» Exercise data
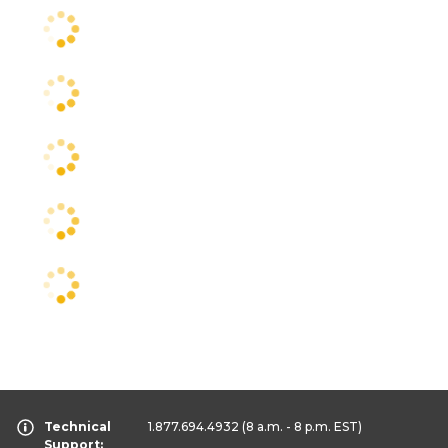
Technical
1.877.694.4932
(8 a.m. - 8 p.m. EST)
Support:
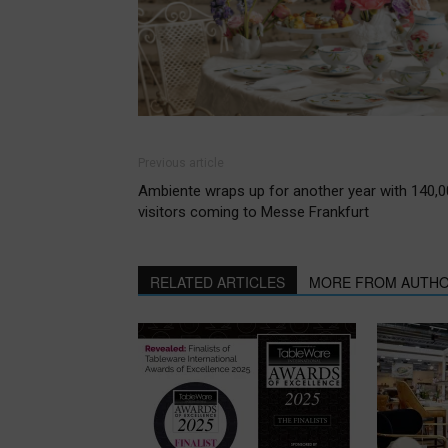
Previous article
Ambiente wraps up for another year with 140,
visitors coming to Messe Frankfurt
RELATED ARTICLES
MORE FROM AUTH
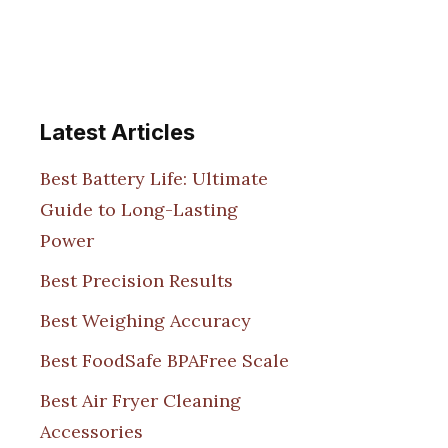
Latest Articles
Best Battery Life: Ultimate
Guide to Long-Lasting
Power
Best Precision Results
Best Weighing Accuracy
Best FoodSafe BPAFree Scale
Best Air Fryer Cleaning
Accessories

» Your goal
From the records above, return each line that has the string "Best".

» Solution
Best Battery Life: Ultimate
Best Precision Results
Best Weighing Accuracy
Best FoodSafe BPAFree Scale
Best Air Fryer Cleaning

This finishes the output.